[Fiscalité d’Apple] L’Irlande dénonce un « viol de souveraineté » de la Commission européenne

Général

Par Elodie le

L’une des plus importantes terres d’accueil des géants du web en Europe s’est décidée à contre-attaquer. Accusée par la Commission européenne d’avoir passé des accords fiscaux illégaux avec Apple lui permettant de ne payer que 2 % d’impôts par an, l’Irlande dénonce l’ingérence de Bruxelles.

fiscalite-apple-irlande-souverainte-commission-europeenne
Le vent se lève

Condamnée en août dernier à rembourser 13 milliards d’euros à l’Irlande pour des rescrits fiscaux* illégaux, Apple peut compter sur Dublin pour monter sur le ring face à Bruxelles.

Avant même la décision de la Commission, l’Irlande (et bien entendu Apple) avait prévenu qu’elle ferait appel d’une décision défavorable. Ce qui s’est produit le 10 novembre dernier.

L’Irlande dénonce l’ingérence de Bruxelles

Ce n’est qu’aujourd’hui que le gouvernement présente ses arguments. Selon lui, « la Commission a outrepassé ses pouvoirs et violé la souveraineté » de l’Irlande concernant l’impôt sur les sociétés. « La Commission n’a pas la compétence, selon les règles en matière d’aide publique, à substituer unilatéralement son propre point de vue concernant l’étendue géographique de la politique fiscale d’un État membre à celui de l’État membre lui-même ».

Pour le gouvernement irlandais, l’enquête de la Commission européenne est truffée d’erreurs. Premier argument, Bruxelles a surévalué les bénéfices imputables aux deux filiales d’Apple enregistrées en Irlande, Apple Sales International (ASI) et à Apple Operations Europe (AOE), notamment en intégrant le bénéfice d’activités non réalisées par ces filiales.

« La Commission a manifestement manqué à son obligation de produire une déclaration claire et sans équivoque des raisons de sa décision, en s’appuyant simultanément sur des hypothèses factuelles gravement divergentes, en se contredisant quant à la source de la réglementation que l’Irlande est supposée avoir enfreinte et en suggérant que l’Irlande a accordé une aide en relation avec des profits imposables dans d’autres juridictions ».

Apple paie ce qu’il doit payer

Second argument : l’Irlande conteste le fait qu’Apple a bénéficié d’un taux d’imposition infime en 2003, 1 %, jusqu’à atteindre 0.005 % en 2014 contre les 12,5 % normalement pratiqués et déjà bien cléments.
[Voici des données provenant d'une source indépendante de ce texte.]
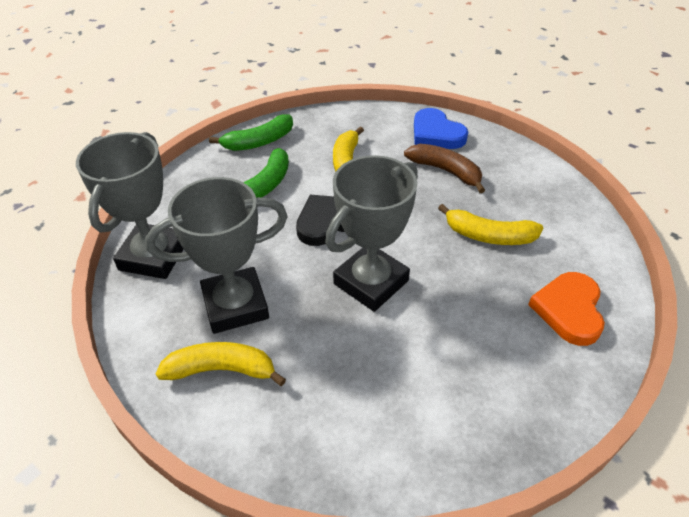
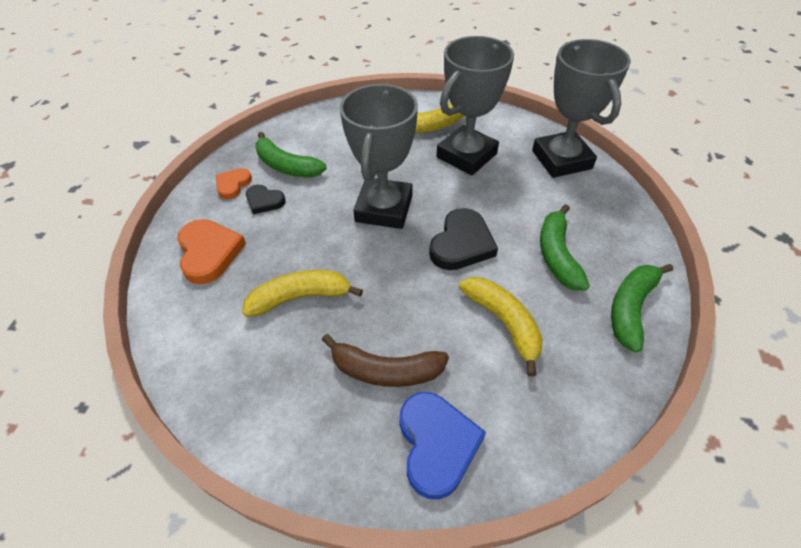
camera: 150 degrees right, 5 degrees up
(436, 134) = (436, 444): blue heart -> blue heart turned 60 degrees clockwise
(452, 392) = (287, 166): none -> green banana
(496, 349) = (264, 201): none -> black heart
(531, 393) = (233, 185): none -> orange heart

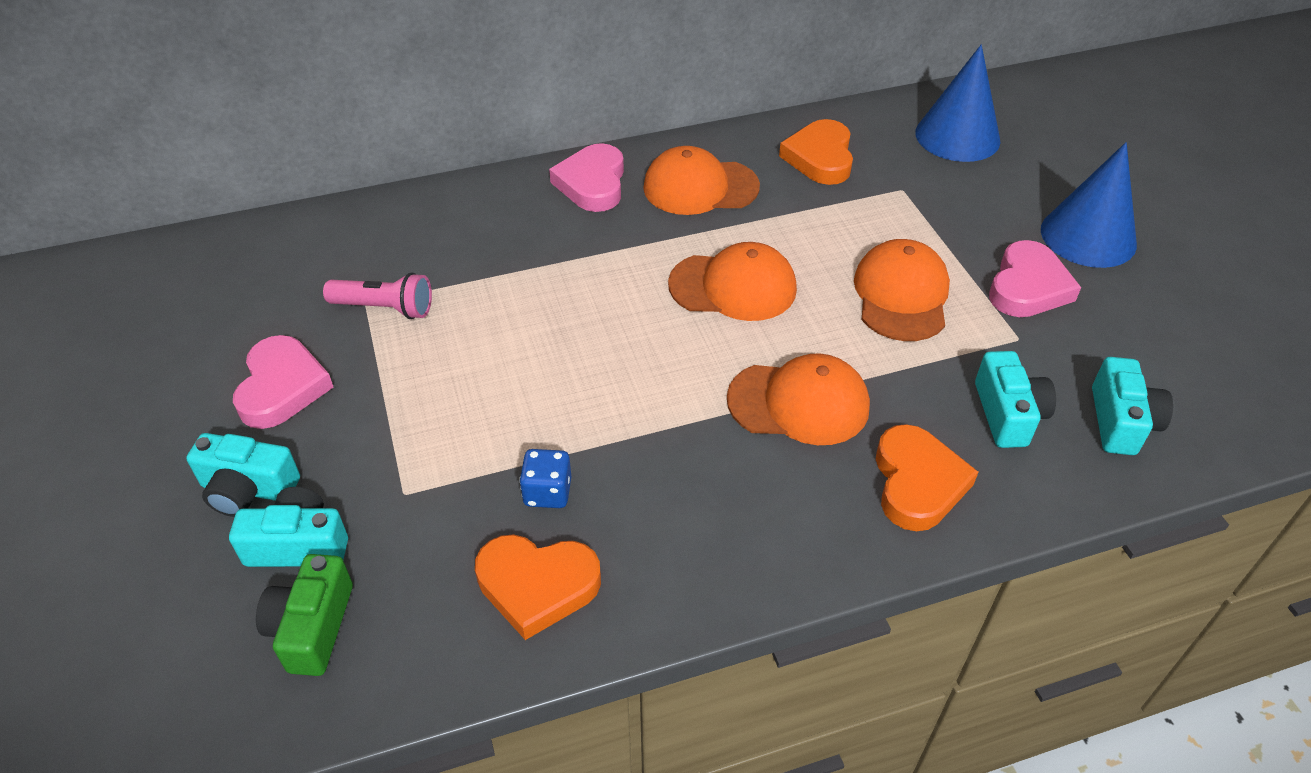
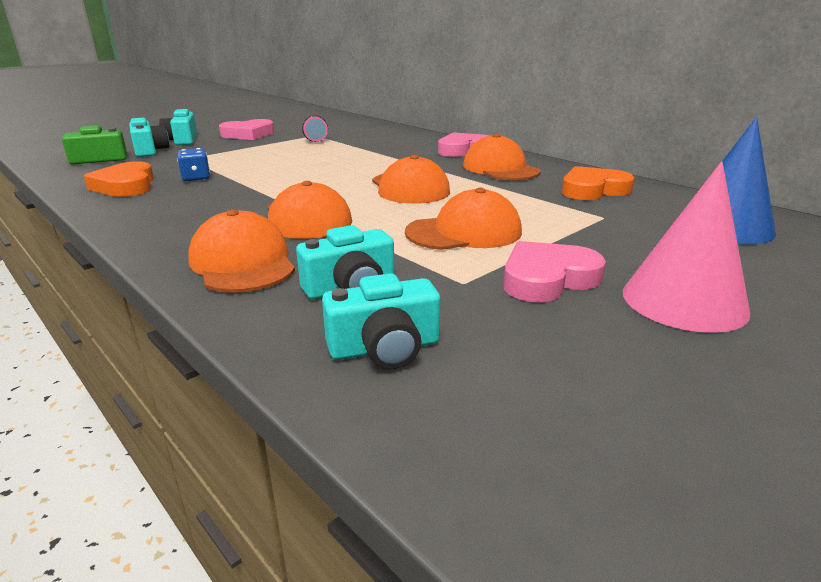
camera: 65 degrees right, 20 degrees down
(917, 483) = (243, 262): orange heart -> orange cap
(1028, 287) = (547, 278): pink heart -> pink heart turned 150 degrees clockwise
(1088, 236) = (684, 301): blue cone -> pink cone

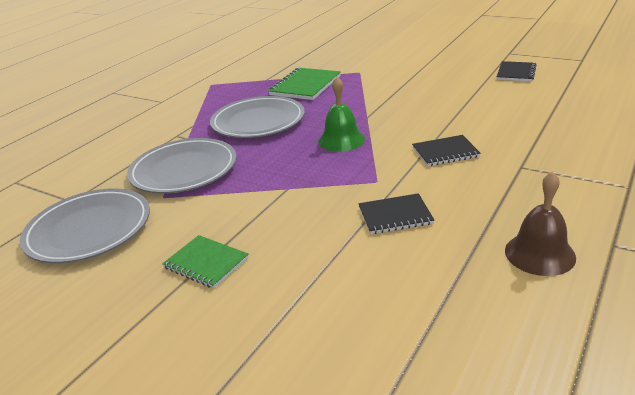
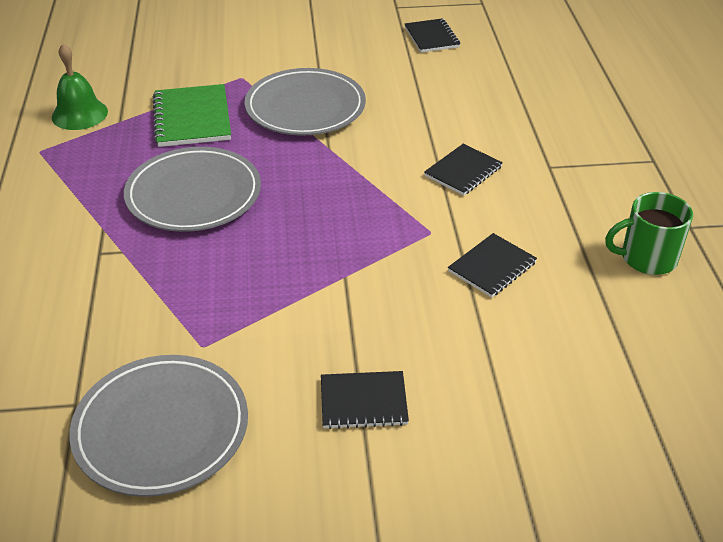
camera: 40 degrees left, 10 degrees up
(184, 170) = (181, 300): grey plate -> grey plate (305, 107)
(206, 263) = (363, 402): green notebook -> black notebook
(341, 140) = (334, 190): green bell -> green bell (79, 114)
(539, 254) = (647, 258): brown bell -> green mug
Pour le ministre irlandais des Finances : « La Commission tente de réécrire la législation irlandaise concernant l’impôt sur les sociétés ».

Gênée par ce remboursement qu’elle n’a pas demandé, l’Irlande tente surtout de préserver sa place du choix dans le panorama européen. Ne pas défendre Apple c’est risquer de se mettre à dos d’autres géants du web qui choisiraient d’installer leur siège européen ailleurs, emportant avec eux les emplois et subsides qu’ils assurent créés. Apple est un important pourvoyeur d’emplois en Irlande où la firme emploie pas moins de 6 000 personnes à Cork.
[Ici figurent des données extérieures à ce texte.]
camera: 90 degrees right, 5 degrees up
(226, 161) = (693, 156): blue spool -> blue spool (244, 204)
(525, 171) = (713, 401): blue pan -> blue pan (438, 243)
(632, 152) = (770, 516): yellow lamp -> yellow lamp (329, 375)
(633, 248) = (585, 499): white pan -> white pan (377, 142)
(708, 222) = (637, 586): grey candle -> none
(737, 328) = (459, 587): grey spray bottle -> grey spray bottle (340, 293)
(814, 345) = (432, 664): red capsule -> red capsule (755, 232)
Apple n’est pas au bout de ses peines puisque le fisc français lui réclame 400 millions d’euros dans le cadre d’un redressement fiscal sur ses exercices de 2011 à 2013.
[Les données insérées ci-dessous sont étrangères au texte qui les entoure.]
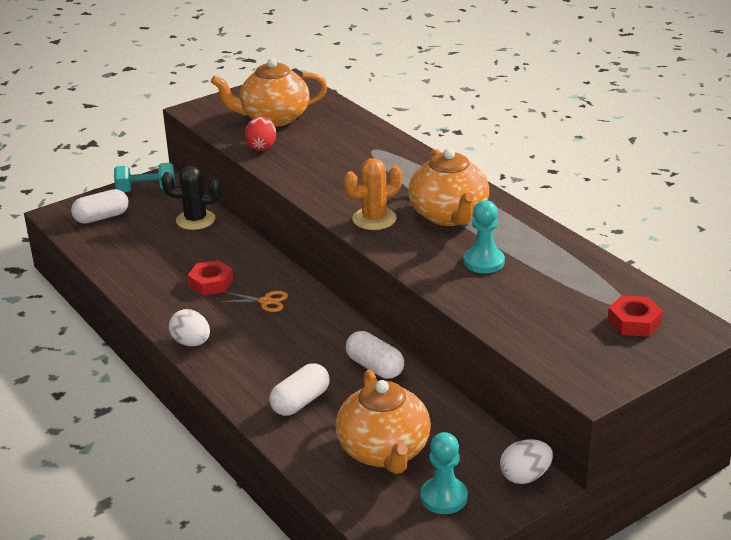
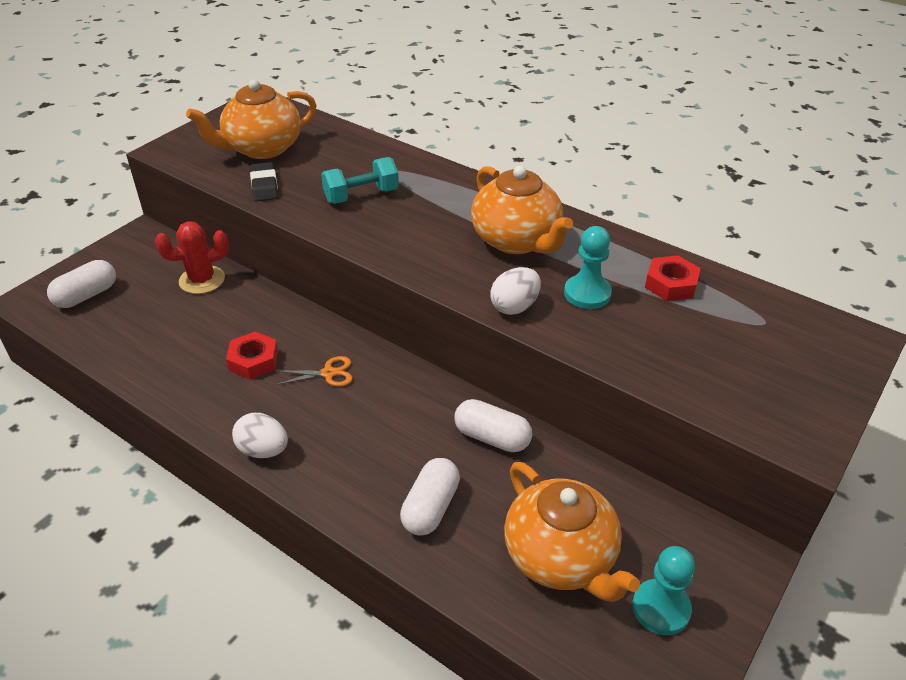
camera: 20 degrees left, 10 degrees up
(146, 190) = (129, 251): turquoise dumbbell -> turquoise dumbbell (361, 195)
(195, 220) = (202, 280): black cactus -> red cactus
(261, 147) = (264, 186): red egg -> black eraser
(374, 219) = (438, 258): orange cactus -> none
(525, 476) = (730, 552): white egg -> white egg (514, 306)
(634, 322) = (788, 342): red nut -> red nut (671, 284)

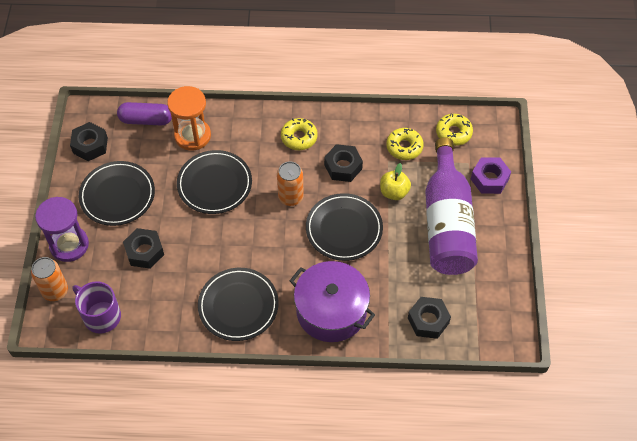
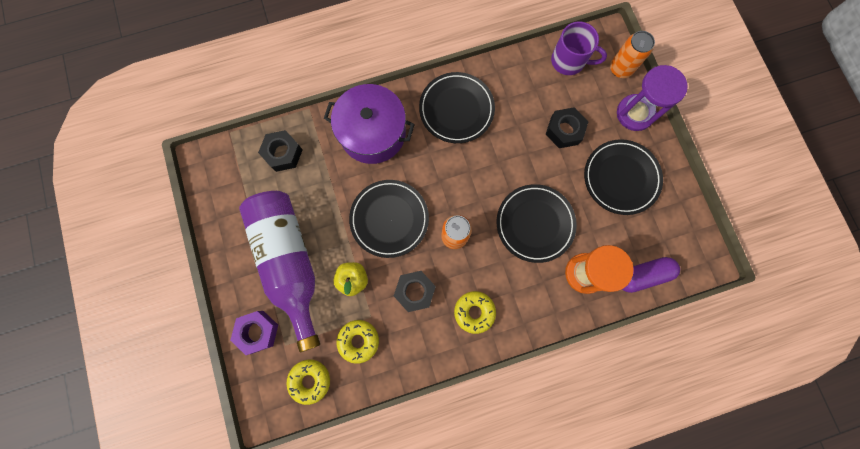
camera: 160 degrees right, 20 degrees up
(90, 145) = (680, 224): black nut -> none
*Le rescrit fiscal permet à une firme de demander, à l’avance, le taux d’imposition qui sera appliqué par l’administration fiscale d’un pays. À charge pour l’entreprise de comparer avec les autres pays membres et d’user au mieux de ses filiales réparties dans ces différents États afin de payer le moins d’impôts possible.